I almost can’t write about the kids right now, but I will, a little bit at least, because writing is the only way I can even begin to get my mind around it. One thing I notice about mass shootings that affect children:  right away the grief counsellors pounce on them and insist they talk it all out, tell them everything that happened to them, every horrific detail, preferably over and over again. Lately some of these counsellors have come under fire (sorry) for squeezing memories out of kids who might be “processing” them a different way, who might not be ready to say anything, or (amazingly!) might prefer to talk to their Mum or Dad or their grandparents.
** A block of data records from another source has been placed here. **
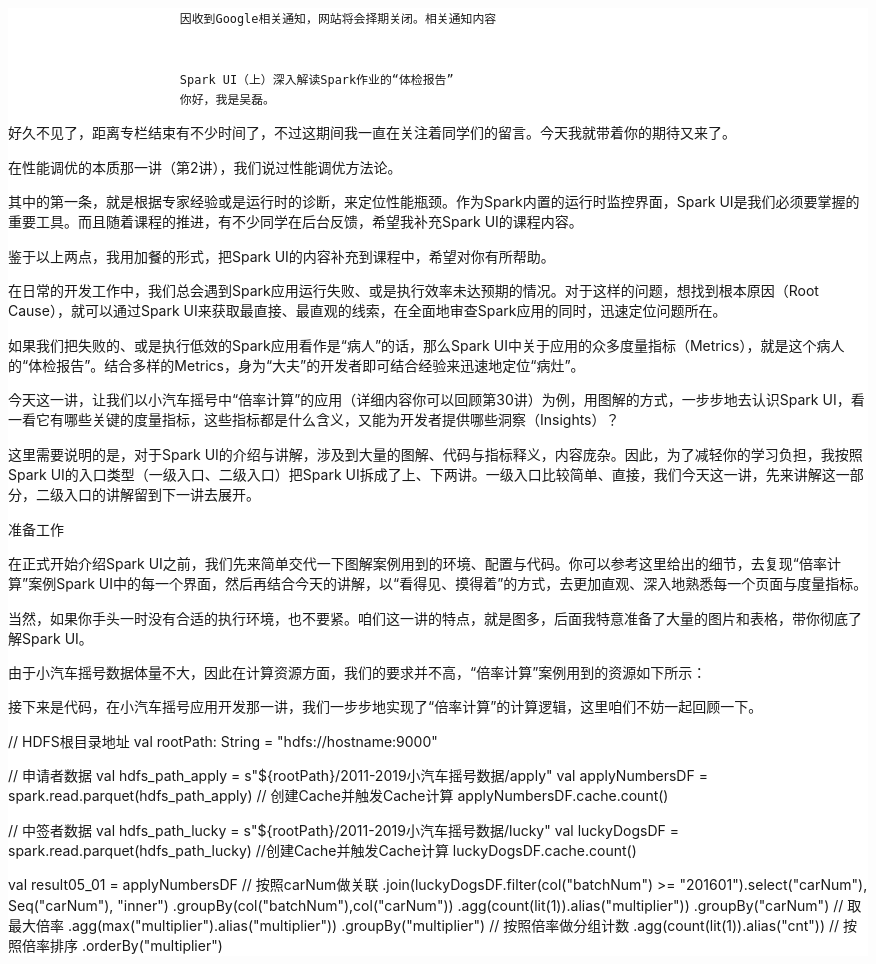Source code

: 
                            
                            因收到Google相关通知，网站将会择期关闭。相关通知内容
                            
                            
                            Spark UI（上）深入解读Spark作业的“体检报告”
                            你好，我是吴磊。

好久不见了，距离专栏结束有不少时间了，不过这期间我一直在关注着同学们的留言。今天我就带着你的期待又来了。

在性能调优的本质那一讲（第2讲），我们说过性能调优方法论。

其中的第一条，就是根据专家经验或是运行时的诊断，来定位性能瓶颈。作为Spark内置的运行时监控界面，Spark UI是我们必须要掌握的重要工具。而且随着课程的推进，有不少同学在后台反馈，希望我补充Spark UI的课程内容。

鉴于以上两点，我用加餐的形式，把Spark UI的内容补充到课程中，希望对你有所帮助。

在日常的开发工作中，我们总会遇到Spark应用运行失败、或是执行效率未达预期的情况。对于这样的问题，想找到根本原因（Root Cause），就可以通过Spark UI来获取最直接、最直观的线索，在全面地审查Spark应用的同时，迅速定位问题所在。

如果我们把失败的、或是执行低效的Spark应用看作是“病人”的话，那么Spark UI中关于应用的众多度量指标（Metrics），就是这个病人的“体检报告”。结合多样的Metrics，身为“大夫”的开发者即可结合经验来迅速地定位“病灶”。

今天这一讲，让我们以小汽车摇号中“倍率计算”的应用（详细内容你可以回顾第30讲）为例，用图解的方式，一步步地去认识Spark UI，看一看它有哪些关键的度量指标，这些指标都是什么含义，又能为开发者提供哪些洞察（Insights）？

这里需要说明的是，对于Spark UI的介绍与讲解，涉及到大量的图解、代码与指标释义，内容庞杂。因此，为了减轻你的学习负担，我按照Spark UI的入口类型（一级入口、二级入口）把Spark UI拆成了上、下两讲。一级入口比较简单、直接，我们今天这一讲，先来讲解这一部分，二级入口的讲解留到下一讲去展开。

准备工作

在正式开始介绍Spark UI之前，我们先来简单交代一下图解案例用到的环境、配置与代码。你可以参考这里给出的细节，去复现“倍率计算”案例Spark UI中的每一个界面，然后再结合今天的讲解，以“看得见、摸得着”的方式，去更加直观、深入地熟悉每一个页面与度量指标。

当然，如果你手头一时没有合适的执行环境，也不要紧。咱们这一讲的特点，就是图多，后面我特意准备了大量的图片和表格，带你彻底了解Spark UI。

由于小汽车摇号数据体量不大，因此在计算资源方面，我们的要求并不高，“倍率计算”案例用到的资源如下所示：



接下来是代码，在小汽车摇号应用开发那一讲，我们一步步地实现了“倍率计算”的计算逻辑，这里咱们不妨一起回顾一下。

// HDFS根目录地址
val rootPath: String = "hdfs://hostname:9000"
 
// 申请者数据
val hdfs_path_apply = s"${rootPath}/2011-2019小汽车摇号数据/apply"
val applyNumbersDF = spark.read.parquet(hdfs_path_apply)
// 创建Cache并触发Cache计算
applyNumbersDF.cache.count()
 
// 中签者数据
val hdfs_path_lucky = s"${rootPath}/2011-2019小汽车摇号数据/lucky"
val luckyDogsDF = spark.read.parquet(hdfs_path_lucky)
//创建Cache并触发Cache计算
luckyDogsDF.cache.count()
 
val result05_01 = applyNumbersDF
    // 按照carNum做关联
    .join(luckyDogsDF.filter(col("batchNum") >= "201601").select("carNum"), Seq("carNum"), "inner")
.groupBy(col("batchNum"),col("carNum"))
.agg(count(lit(1)).alias("multiplier"))
.groupBy("carNum")
// 取最大倍率
.agg(max("multiplier").alias("multiplier"))
.groupBy("multiplier")
// 按照倍率做分组计数
.agg(count(lit(1)).alias("cnt"))
// 按照倍率排序
.orderBy("multiplier")
 
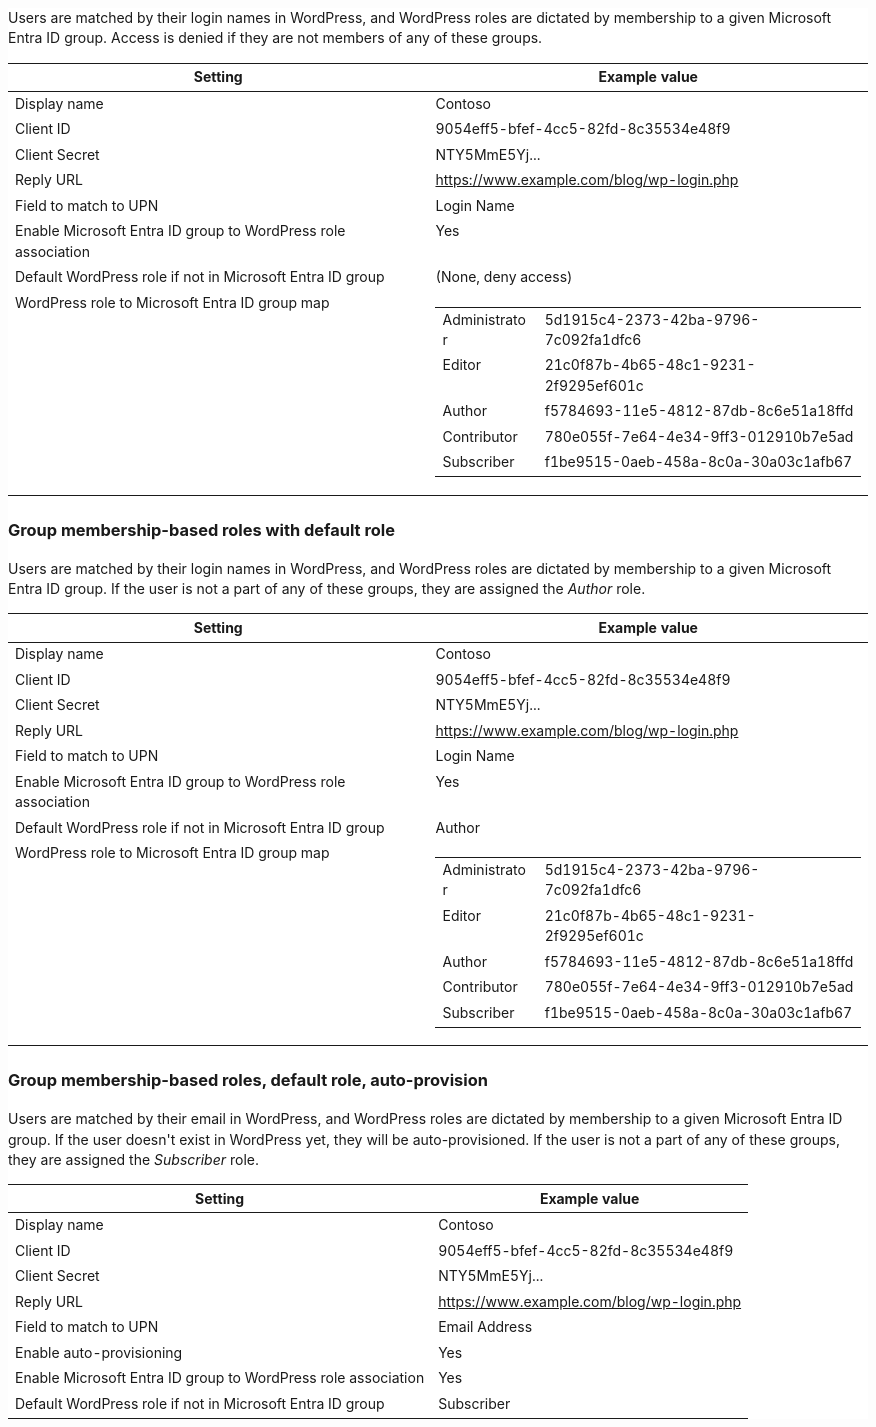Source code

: Users are matched by their login names in WordPress, and WordPress roles are dictated by membership to a given Microsoft Entra ID group. Access is denied if they are not members of any of these groups.

| Setting | Example value
| --- | ---
| Display name | Contoso
| Client ID | 9054eff5-bfef-4cc5-82fd-8c35534e48f9
| Client Secret | NTY5MmE5Yj...
| Reply URL | https://www.example.com/blog/wp-login.php
| Field to match to UPN | Login Name
| Enable Microsoft Entra ID group to WordPress role association | Yes
| Default WordPress role if not in Microsoft Entra ID group | (None, deny access)
| WordPress role to Microsoft Entra ID group map | <table><tr><td>Administrator</td><td>5d1915c4-2373-42ba-9796-7c092fa1dfc6</td></tr><tr><td>Editor</td><td>21c0f87b-4b65-48c1-9231-2f9295ef601c</td></tr><tr><td>Author</td><td>f5784693-11e5-4812-87db-8c6e51a18ffd</td></tr><tr><td>Contributor</td><td>780e055f-7e64-4e34-9ff3-012910b7e5ad</td></tr><tr><td>Subscriber</td><td>f1be9515-0aeb-458a-8c0a-30a03c1afb67</td></tr></table>

### Group membership-based roles with default role

Users are matched by their login names in WordPress, and WordPress roles are dictated by membership to a given Microsoft Entra ID group. If the user is not a part of any of these groups, they are assigned the *Author* role.

| Setting | Example value
| --- | ---
| Display name | Contoso
| Client ID | 9054eff5-bfef-4cc5-82fd-8c35534e48f9
| Client Secret | NTY5MmE5Yj...
| Reply URL | https://www.example.com/blog/wp-login.php
| Field to match to UPN | Login Name
| Enable Microsoft Entra ID group to WordPress role association | Yes
| Default WordPress role if not in Microsoft Entra ID group | Author
| WordPress role to Microsoft Entra ID group map | <table><tr><td>Administrator</td><td>5d1915c4-2373-42ba-9796-7c092fa1dfc6</td></tr><tr><td>Editor</td><td>21c0f87b-4b65-48c1-9231-2f9295ef601c</td></tr><tr><td>Author</td><td>f5784693-11e5-4812-87db-8c6e51a18ffd</td></tr><tr><td>Contributor</td><td>780e055f-7e64-4e34-9ff3-012910b7e5ad</td></tr><tr><td>Subscriber</td><td>f1be9515-0aeb-458a-8c0a-30a03c1afb67</td></tr></table>

### Group membership-based roles, default role, auto-provision

Users are matched by their email in WordPress, and WordPress roles are dictated by membership to a given Microsoft Entra ID group. If the user doesn't exist in WordPress yet, they will be auto-provisioned. If the user is not a part of any of these groups, they are assigned the *Subscriber* role.

| Setting | Example value
| --- | ---
| Display name | Contoso
| Client ID | 9054eff5-bfef-4cc5-82fd-8c35534e48f9
| Client Secret | NTY5MmE5Yj...
| Reply URL | https://www.example.com/blog/wp-login.php
| Field to match to UPN | Email Address
| Enable auto-provisioning | Yes
| Enable Microsoft Entra ID group to WordPress role association | Yes
| Default WordPress role if not in Microsoft Entra ID group | Subscriber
There is a grief industry now. I don’t remember anything like that when I grew up because there was no need.  I also don’t remember one single shooting in a school, not even of one child. Nor do I remember any of this happening with my own children.

 

The game has changed, obviously, dramatically, irrevocably. How are we to raise a generation of kids who are anxiety-free? All right, no one is anxiety-free, but how are we supposed to take them to the mall – or the movies – or even drop them off at school without a horrible fear of chaos and screams and blood on the floor?

I could say it’s the boom in technology, and I think it’s a factor. I realize that this is a highly unpopular, even taboo and stigmatized thing to think or say, but I will say it.  No one has a conversation any more: they text, phone, “tweet” or go on Facebook, an ironic name for something with no face.  Sociologically, we just haven’t had time to catch up with this explosion, this game-changer that everyone assumes is an unalloyed good.

 Who questions technology, for God’s sake? You’ll sound like an old fuddy-duddy, a party pooper, a Luddite. You’ll sound like me.
 

 

We can’t see each other’s facial expressions any more (and Skype doesn’t count because, in my opinion, it’s theatre). It’s all “lol” and “wtf” and poorly spelled messages that don’t really mean much of anything.

I recently asked my husband in exasperation, “What do these people talk about on their Smart Phones all day?”

He looked at me. “Nothing,” he said.

Tacking away with your thumbs like some self-obsessed crustacean does not make you more human, does not help you communicate anything of importance. It only feeds your vanity and narcissism and  helps you shut off your feelings so that nothing is quite real. So when the awful time comes, you’ll think you’re in a movie, playing the role of the hunter, or – even more tragically – the hunted.

 
(This is a sidebar. In catching up with the latest news developments, I came across an article that said it has become increasingly popular for women to text while - prepare yourself - giving birth. Next they'll be reporting on the quality and intensity of their orgasms, or perhaps the success or failure of their bowel movements. Or how about blowing your nose? As with photographing the Grand Canyon but never actually looking at it, texting ensures you will never really experience anything in your life.)


 

We can’t take it all back, turn back the clock, and I’m not saying we should, but someone HAS to respond to this escalating nightmare with something that actually makes a difference. Alienation and unaddressed rage have become a huge problem in contemporary culture, leading to widespread bullying and other forms of sadism. How easy is it to bully and threaten and mock and shame vulnerable children when you’re not even in the same room with them?

But unfortunately, to kill them, you have to be there.

Doesn’t anyone make any connections any more, or are they afraid they will express an opinion that’s unpopular?  Do these problems have no roots in personal alienation and the dizzying rate of social change, or is each shooter “just some nut with a gun”?


 

I think we need to go back to the very beginning and learn how to be human again. How to put down the devices and stop the madly clawing thumbs and look at each other, really look. And talk.

And figure out what’s wrong with everything now, and what’s right with it, and how to deal with things as they go faster and faster without our conscious awareness because we have all become so terrifyingly numb.